John Avery Bertrand, who as a member of the state school board helped end many electives and adopted stricter graduation standards, died Tuesday, according to a statement released by a funeral home in Crowley. He was 88.
He is survived by his wife, Ella Simar Bertrand, of Crowley, and three daughters.
Bertrand was elected in 1983 to the Board of Elementary and Secondary Education, which sets policy and oversees public schools in Louisiana.
During his 16-year tenure, BESE adopted stricter graduation rules calling for more meaningful English and math courses, and eventually required graduates to take a test before receiving their diploma.
In 1999, Bertrand said he was proud of ending many high school electives in 1980s. “We did away with basket weaving and all those silly electives,” Bertrand told The Advocate at the time.
He served on BESE, often as president, until 2000.
Bertrand left a job as a carpenter’s helper and earned a degree in education using the GI Bill after World War II.
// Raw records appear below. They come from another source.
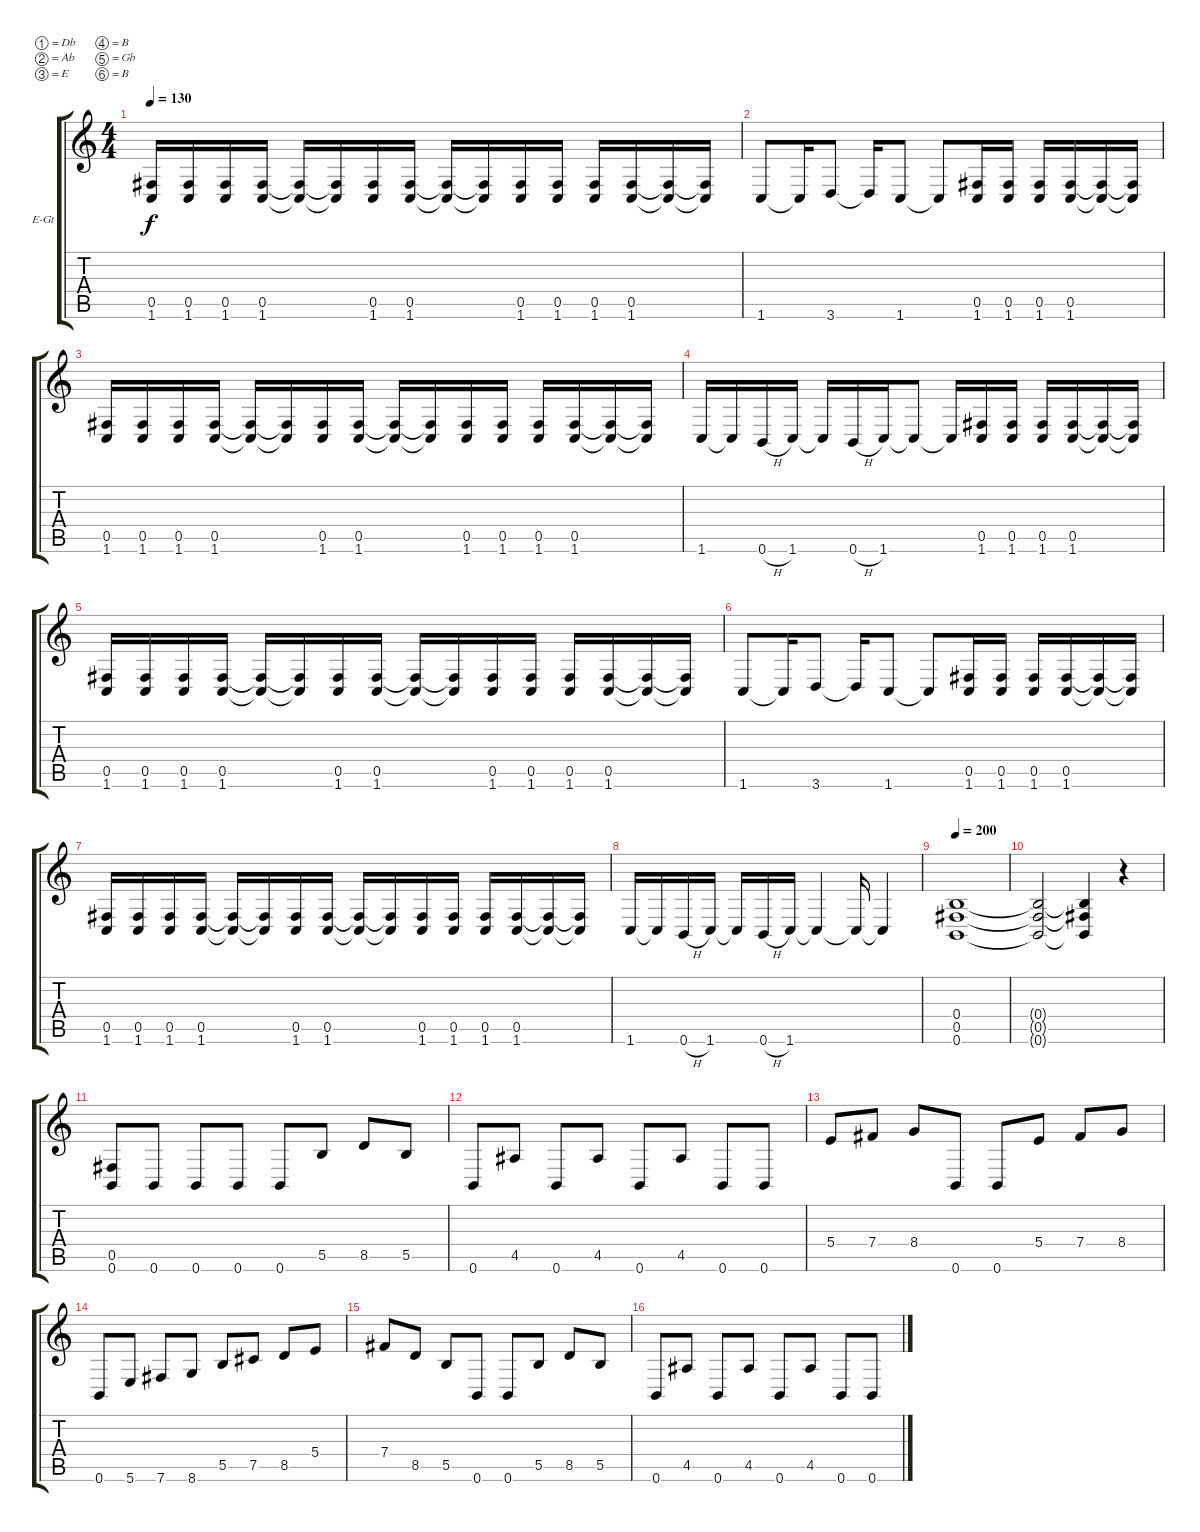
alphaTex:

\defaultSystemsLayout 4
\bracketExtendMode groupsimilarinstruments
\firstSystemTrackNameOrientation horizontal
\otherSystemsTrackNameOrientation horizontal
\track ("Electric Guitar" "E-Gt") {instrument distortionguitar}
\staff {score tabs}
\tuning (Db4 Ab3 E3 B2 Gb2 B1)
\ts (4 4)
\tempo 130
\clef g2
\ks c
(0.5 1.6).16{dy f} (0.5 1.6).16 (0.5 1.6).16 (0.5 1.6).16 (0.5{t} 1.6{t}).16 (0.5{t} 1.6{t}).16 (0.5 1.6).16 (0.5 1.6).16 (0.5{t} 1.6{t}).16 (0.5{t} 1.6{t}).16 (0.5 1.6).16 (0.5 1.6).16 (0.5 1.6).16 (0.5 1.6).16 (0.5{t} 1.6{t}).16 (0.5{t} 1.6{t}).16 |
1.6.8 1.6{t}.16 3.6.8 3.6{t}.16 1.6.8 1.6{t}.8 (1.6 0.5).16 (1.6 0.5).16 (1.6 0.5).16 (1.6 0.5).16 (0.5{t} 1.6{t}).16 (0.5{t} 1.6{t}).16 |
(0.5 1.6).16 (0.5 1.6).16 (0.5 1.6).16 (0.5 1.6).16 (0.5{t} 1.6{t}).16 (0.5{t} 1.6{t}).16 (0.5 1.6).16 (0.5 1.6).16 (0.5{t} 1.6{t}).16 (0.5{t} 1.6{t}).16 (0.5 1.6).16 (0.5 1.6).16 (0.5 1.6).16 (0.5 1.6).16 (0.5{t} 1.6{t}).16 (0.5{t} 1.6{t}).16 |
1.6.16 1.6{t}.16 0.6{h}.16 1.6.16 1.6{t}.16 0.6{h}.16 1.6.16 1.6{t}.8 1.6{t}.16 (1.6 0.5).16 (1.6 0.5).16 (1.6 0.5).16 (1.6 0.5).16 (0.5{t} 1.6{t}).16 (0.5{t} 1.6{t}).16 |
(0.5 1.6).16 (0.5 1.6).16 (0.5 1.6).16 (0.5 1.6).16 (0.5{t} 1.6{t}).16 (0.5{t} 1.6{t}).16 (0.5 1.6).16 (0.5 1.6).16 (0.5{t} 1.6{t}).16 (0.5{t} 1.6{t}).16 (0.5 1.6).16 (0.5 1.6).16 (0.5 1.6).16 (0.5 1.6).16 (0.5{t} 1.6{t}).16 (0.5{t} 1.6{t}).16 |
1.6.8 1.6{t}.16 3.6.8 3.6{t}.16 1.6.8 1.6{t}.8 (1.6 0.5).16 (1.6 0.5).16 (1.6 0.5).16 (1.6 0.5).16 (0.5{t} 1.6{t}).16 (0.5{t} 1.6{t}).16 |
(0.5 1.6).16 (0.5 1.6).16 (0.5 1.6).16 (0.5 1.6).16 (0.5{t} 1.6{t}).16 (0.5{t} 1.6{t}).16 (0.5 1.6).16 (0.5 1.6).16 (0.5{t} 1.6{t}).16 (0.5{t} 1.6{t}).16 (0.5 1.6).16 (0.5 1.6).16 (0.5 1.6).16 (0.5 1.6).16 (0.5{t} 1.6{t}).16 (0.5{t} 1.6{t}).16 |
1.6.16 1.6{t}.16 0.6{h}.16 1.6.16 1.6{t}.16 0.6{h}.16 1.6.16 1.6{t}.4 1.6{t}.16 1.6{t}.4 |
\tempo 200
(0.5 0.6 0.4).1 |
(0.5{t} 0.6{t} 0.4{t}).2 (0.5{t} 0.6{t} 0.4{t}).4 r.4 |
(0.6 0.5).8 0.6.8 0.6.8 0.6.8 0.6.8 5.5.8 8.5.8 5.5.8 |
0.6.8 4.5.8 0.6.8 4.5.8 0.6.8 4.5.8 0.6.8 0.6.8 |
5.4.8 7.4.8 8.4.8 0.6.8 0.6.8 5.4.8 7.4.8 8.4.8 |
0.6.8 5.6.8 7.6.8 8.6.8 5.5.8 7.5.8 8.5.8 5.4.8 |
7.4.8 8.5.8 5.5.8 0.6.8 0.6.8 5.5.8 8.5.8 5.5.8 |
0.6.8 4.5.8 0.6.8 4.5.8 0.6.8 4.5.8 0.6.8 0.6.8
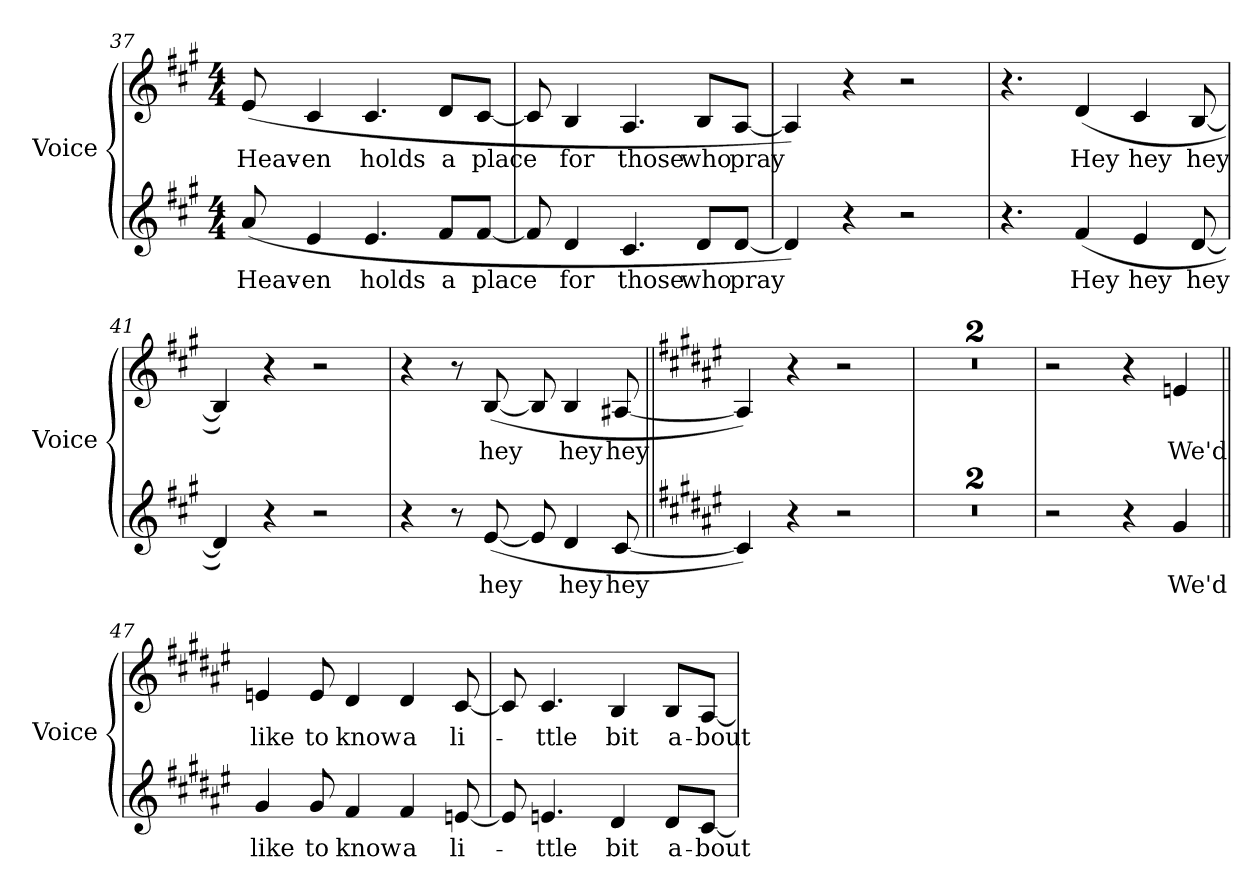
**kern	**text	**kern	**text
*part2	*part2	*part1	*part1
*staff2	*staff2	*staff1	*staff1
*I"Voice	*	*I"Voice	*
*I'Voice	*	*I'Voice	*
*clefG2	*	*clefG2	*
*k[f#c#g#]	*	*k[f#c#g#]	*
*A:	*	*A:	*
*M4/4	*	*M4/4	*
=37	=37	=37	=37
!	!LO:LY:b:color=#000000	!	!
!	!	!	!LO:LY:b:color=#000000
(8ai/	Heav-	(8ei/	Heav-
!	!LO:LY:b:color=#000000	!	!
!	!	!	!LO:LY:b:color=#000000
4ei/	-en	4c#i/	-en
!	!LO:LY:b:color=#000000	!	!
!	!	!	!LO:LY:b:color=#000000
4.ei/	holds	4.c#i/	holds
!	!LO:LY:b:color=#000000	!	!
!	!	!	!LO:LY:b:color=#000000
8f#i/L	a	8di/L	a
!	!LO:LY:b:color=#000000	!	!
!	!	!	!LO:LY:b:color=#000000
[8f#i/J	place	[8c#i/J	place
=38	=38	=38	=38
8f#i/]	.	8c#i/]	.
!	!LO:LY:b:color=#000000	!	!
!	!	!	!LO:LY:b:color=#000000
4di/	for	4Bi/	for
!	!LO:LY:b:color=#000000	!	!
!	!	!	!LO:LY:b:color=#000000
4.c#i/	those	4.Ai/	those
!	!LO:LY:b:color=#000000	!	!
!	!	!	!LO:LY:b:color=#000000
8di/L	who	8Bi/L	who
!	!LO:LY:b:color=#000000	!	!
!	!	!	!LO:LY:b:color=#000000
[8di/J	pray	[8Ai/J	pray
=39	=39	=39	=39
4di/])	.	4Ai/])	.
4r	.	4r	.
2r	.	2r	.
!!LO:LB:g=z
=40	=40	=40	=40
4.r	.	4.r	.
!	!LO:LY:b:color=#000000	!	!
!	!	!	!LO:LY:b:color=#000000
(4f#i/	Hey	(4di/	Hey
!	!LO:LY:b:color=#000000	!	!
!	!	!	!LO:LY:b:color=#000000
4ei/	hey	4c#i/	hey
!	!LO:LY:b:color=#000000	!	!
!	!	!	!LO:LY:b:color=#000000
[8di/	hey	[8Bi/	hey
=41	=41	=41	=41
4di/])	.	4Bi/])	.
4r	.	4r	.
2r	.	2r	.
=42	=42	=42	=42
4r	.	4r	.
8r	.	8r	.
!	!LO:LY:b:color=#000000	!	!
!	!	!	!LO:LY:b:color=#000000
([8ei/	hey	([8Bi/	hey
8ei/]	.	8Bi/]	.
!	!LO:LY:b:color=#000000	!	!
!	!	!	!LO:LY:b:color=#000000
4di/	hey	4Bi/	hey
!	!LO:LY:b:color=#000000	!	!
!	!	!	!LO:LY:b:color=#000000
[8c#i/	hey	[8A#Xi/	hey
=43||	=43||	=43||	=43||
*k[f#c#g#d#a#e#]	*	*k[f#c#g#d#a#e#]	*
*F#:	*	*F#:	*
4c#i/])	.	4A#i/])	.
4r	.	4r	.
2r	.	2r	.
=44	=44	=44	=44
1r	.	1r	.
!!LO:LB:g=z
=45	=45	=45	=45
1r	.	1r	.
=46	=46	=46	=46
2r	.	2r	.
4r	.	4r	.
!	!LO:LY:b:color=#000000	!	!
!	!	!	!LO:LY:b:color=#000000
4g#i/	We'd	4eni/	We'd
=47||	=47||	=47||	=47||
!	!LO:LY:b:color=#000000	!	!
!	!	!	!LO:LY:b:color=#000000
4g#i/	like	4eni/	like
!	!LO:LY:b:color=#000000	!	!
!	!	!	!LO:LY:b:color=#000000
8g#i/	to	8ei/	to
!	!LO:LY:b:color=#000000	!	!
!	!	!	!LO:LY:b:color=#000000
4f#i/	know	4d#i/	know
!	!LO:LY:b:color=#000000	!	!
!	!	!	!LO:LY:b:color=#000000
4f#i/	a	4d#i/	a
!	!LO:LY:b:color=#000000	!	!
!	!	!	!LO:LY:b:color=#000000
[8eni/	li-	[8c#i/	li-
=48	=48	=48	=48
8ei/]	.	8c#i/]	.
!	!LO:LY:b:color=#000000	!	!
!	!	!	!LO:LY:b:color=#000000
4.eni/	-ttle	4.c#i/	-ttle
!	!LO:LY:b:color=#000000	!	!
!	!	!	!LO:LY:b:color=#000000
4d#i/	bit	4Bi/	bit
!	!LO:LY:b:color=#000000	!	!
!	!	!	!LO:LY:b:color=#000000
8d#i/L	a-	8Bi/L	a-
!	!LO:LY:b:color=#000000	!	!
!	!	!	!LO:LY:b:color=#000000
[8c#i/J	-bout	[8A#i/J	-bout
=	=	=	=
*-	*-	*-	*-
His first job was teaching 50 seventh-graders in Rayne. He taught all the subjects: math, English, reading and writing. He taught elementary school, junior high, high school and college.
He went on to work 13 years as a principal and, starting in 1965, was superintendent of Acadia Parish schools for 19 years.
Between 1988 and 1995, Bertrand also was chairman of Council for the Development of French in Louisiana. CODOFIL works to preserve the French language and culture in Louisiana.
Visitation will be Thursday at Geesey-Ferguson Funeral Home in Crowley. The funeral will be Friday at St. Michael the Archangel Catholic Church in Crowley.